• **What you should do**: Extend the forum thread about the Medina controlled deer hunt, carrying on from its final line.

• **Excerpt to read**:
====
# Medina Controlled Deer Hunt



## RichsFishin (Nov 4, 2007)

Was wondering if anyone got picked for the hunt ? I got my letter today and was picked to hunt it.........................Rich


----------



## billk (Feb 2, 2008)

Didn't even know they had one or heard a single word about it.


----------



## RichsFishin (Nov 4, 2007)

Yeah its been going on for i think 4 or 5 years now. They have it at Hiddon Hollow in Lodi or Allardale in Hinckley. Gun season only and does only. I got picked 2 years ago and got chosen for Hiddon Hollow and had a buck 30 yards from me and couldn't shoot it but did see 13 does that day but all were running so no shot................................Rich


----------



## Sharp Charge (Jun 24, 2009)

I've never heard of this either. Where can we get info for next year?


----------



## RichsFishin (Nov 4, 2007)

Call Medina County Park District at 330-722 9364................Rich


----------



## Sharp Charge (Jun 24, 2009)

Thanks for the intel.


----------



## Lil' Rob (Apr 11, 2004)

Nothing in the mail for me yesterday...hopefully today.

I had the same thing happen a couple of years ago on this hunt...Allerdale...first thing in the morning had a small basket 8 pointer come through...he got so close...less than 10 yards...it made me sick...saw some does later in the morning, but they were either too far away or on the move spooked from the adjacent zone.


----------



## RichsFishin (Nov 4, 2007)
====
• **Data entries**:
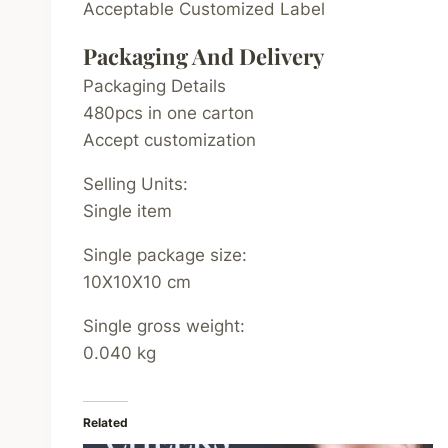
Acceptable Customized Label
Packaging And Delivery
Packaging Details
480pcs in one carton
Accept customization
Selling Units:
Single item
Single package size:
10X10X10 cm
Single gross weight:
0.040 kg
Related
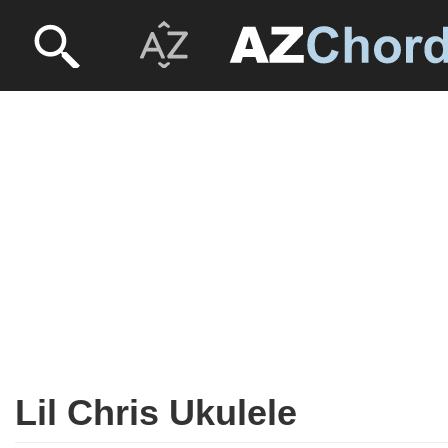
Lil Chris Ukulele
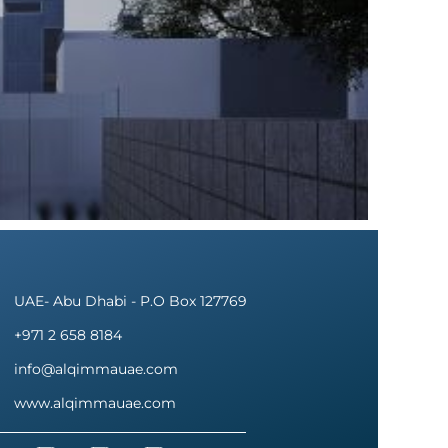
UAE- Abu Dhabi - P.O Box 127769
+971 2 658 8184
info@alqimmauae.com
www.alqimmauae.com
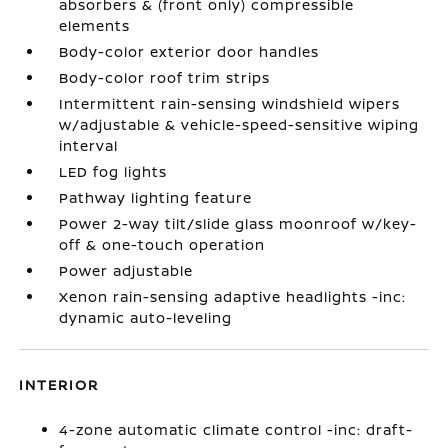
absorbers & (front only) compressible
elements
Body-color exterior door handles
Body-color roof trim strips
Intermittent rain-sensing windshield wipers
w/adjustable & vehicle-speed-sensitive wiping
interval
LED fog lights
Pathway lighting feature
Power 2-way tilt/slide glass moonroof w/key-
off & one-touch operation
Power adjustable
Xenon rain-sensing adaptive headlights -inc:
dynamic auto-leveling
INTERIOR
4-zone automatic climate control -inc: draft-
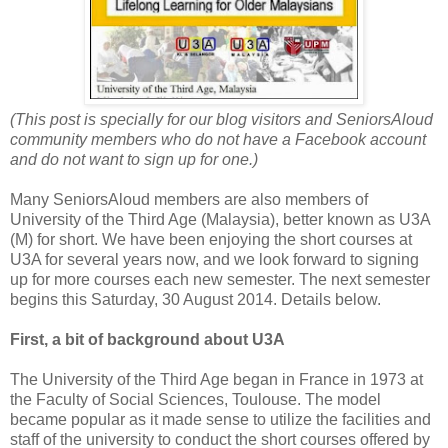
(This post is specially for our blog visitors and SeniorsAloud
community members who do not have a Facebook account
and do not want to sign up for one.)
Many SeniorsAloud members are also members of
University of the Third Age (Malaysia), better known as U3A
(M) for short. We have been enjoying the short courses at
U3A for several years now, and we look forward to signing
up for more courses each new semester. The next semester
begins this Saturday, 30 August 2014. Details below.
First, a bit of background about U3A
The University of the Third Age began in France in 1973 at
the Faculty of Social Sciences, Toulouse. The model
became popular as it made sense to utilize the facilities and
staff of the university to conduct the short courses offered by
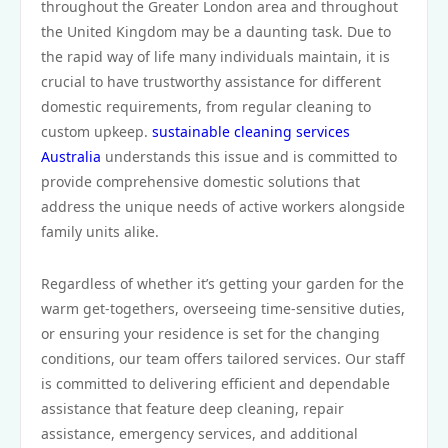
throughout the Greater London area and throughout
the United Kingdom may be a daunting task. Due to
the rapid way of life many individuals maintain, it is
crucial to have trustworthy assistance for different
domestic requirements, from regular cleaning to
custom upkeep.
sustainable cleaning services
Australia
understands this issue and is committed to
provide comprehensive domestic solutions that
address the unique needs of active workers alongside
family units alike.
Regardless of whether it’s getting your garden for the
warm get-togethers, overseeing time-sensitive duties,
or ensuring your residence is set for the changing
conditions, our team offers tailored services. Our staff
is committed to delivering efficient and dependable
assistance that feature deep cleaning, repair
assistance, emergency services, and additional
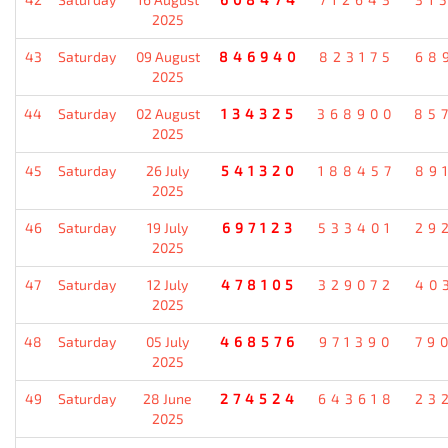
2025
43
Saturday
09 August
846940
823175
68
2025
44
Saturday
02 August
134325
368900
85
2025
45
Saturday
26 July
541320
188457
89
2025
46
Saturday
19 July
697123
533401
29
2025
47
Saturday
12 July
478105
329072
40
2025
48
Saturday
05 July
468576
971390
79
2025
49
Saturday
28 June
274524
643618
23
2025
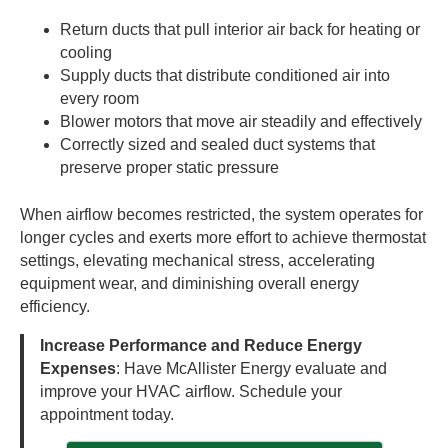
Return ducts that pull interior air back for heating or
cooling
Supply ducts that distribute conditioned air into
every room
Blower motors that move air steadily and effectively
Correctly sized and sealed duct systems that
preserve proper static pressure
When airflow becomes restricted, the system operates for
longer cycles and exerts more effort to achieve thermostat
settings, elevating mechanical stress, accelerating
equipment wear, and diminishing overall energy
efficiency.
Increase Performance and Reduce Energy
Expenses
: Have McAllister Energy evaluate and
improve your HVAC airflow. Schedule your
appointment today.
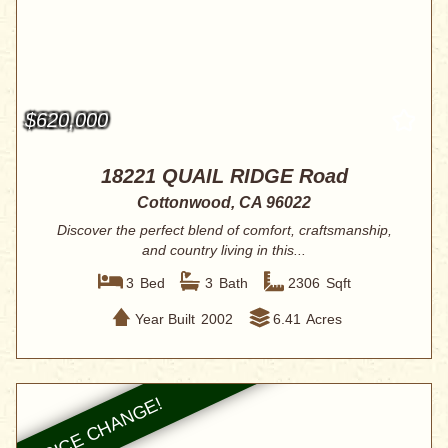
$620,000
18221 QUAIL RIDGE Road
Cottonwood, CA 96022
Discover the perfect blend of comfort, craftsmanship,
and country living in this...
3
Bed
3
Bath
2306
Sqft
Year Built
2002
6.41
Acres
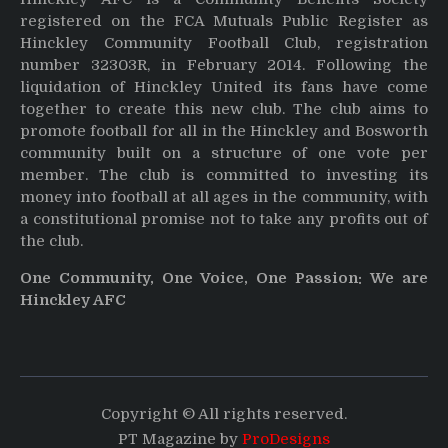
registered on the FCA Mutuals Public Register as
Hinckley Community Football Club, registration
number 32303R, in February 2014. Following the
liquidation of Hinckley United its fans have come
together to create this new club. The club aims to
promote football for all in the Hinckley and Bosworth
community built on a structure of one vote per
member. The club is committed to investing its
money into football at all ages in the community, with
a constitutional promise not to take any profits out of
the club.
One Community, One Voice, One Passion: We are
Hinckley AFC
Copyright © All rights reserved.
PT Magazine by
ProDesigns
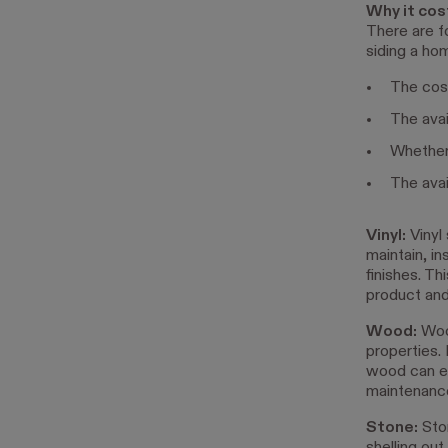
Why it cos
There are f
siding a ho
The cost
The avail
Whether 
The avail
Vinyl:
Vinyl 
maintain, in
finishes. T
product and
Wood:
Wood
properties.
wood can e
maintenance
Stone:
Ston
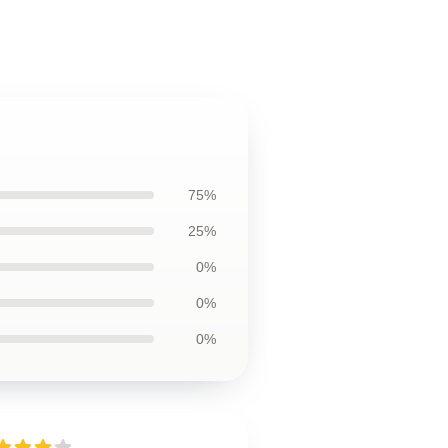
75%
25%
0%
0%
0%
====
• **Output**:
Actually if I remember right you are the one that posted it a couple of years ago and thats how I found out about the controlled hunts.....Thanks.........Rob...............Take Care ............Rich


----------



## Lil' Rob (Apr 11, 2004)

RichsFishin said:


> Actually if I remember right you are the one that posted it a couple of years ago and thats how I found out about the controlled hunts.....Thanks.........Rob...............Take Care ............Rich


Probably a good chance of that...my son and I stopped by your place one day back then...can't remember why right now.


----------



## RichsFishin (Nov 4, 2007)

Think you just picked up your son from day care and you were in the neighbor hood and knew I am friends with Chippewa so you stopped out to introduce your self and we were going to start practicing shooting bows together. I remember like it was yesterday. The sun was out , birds were chirping, ETC ETC..................LOL................LOL.................Take Care Buddy...............Rich


----------



## Lil' Rob (Apr 11, 2004)

Good memory...sounds about right.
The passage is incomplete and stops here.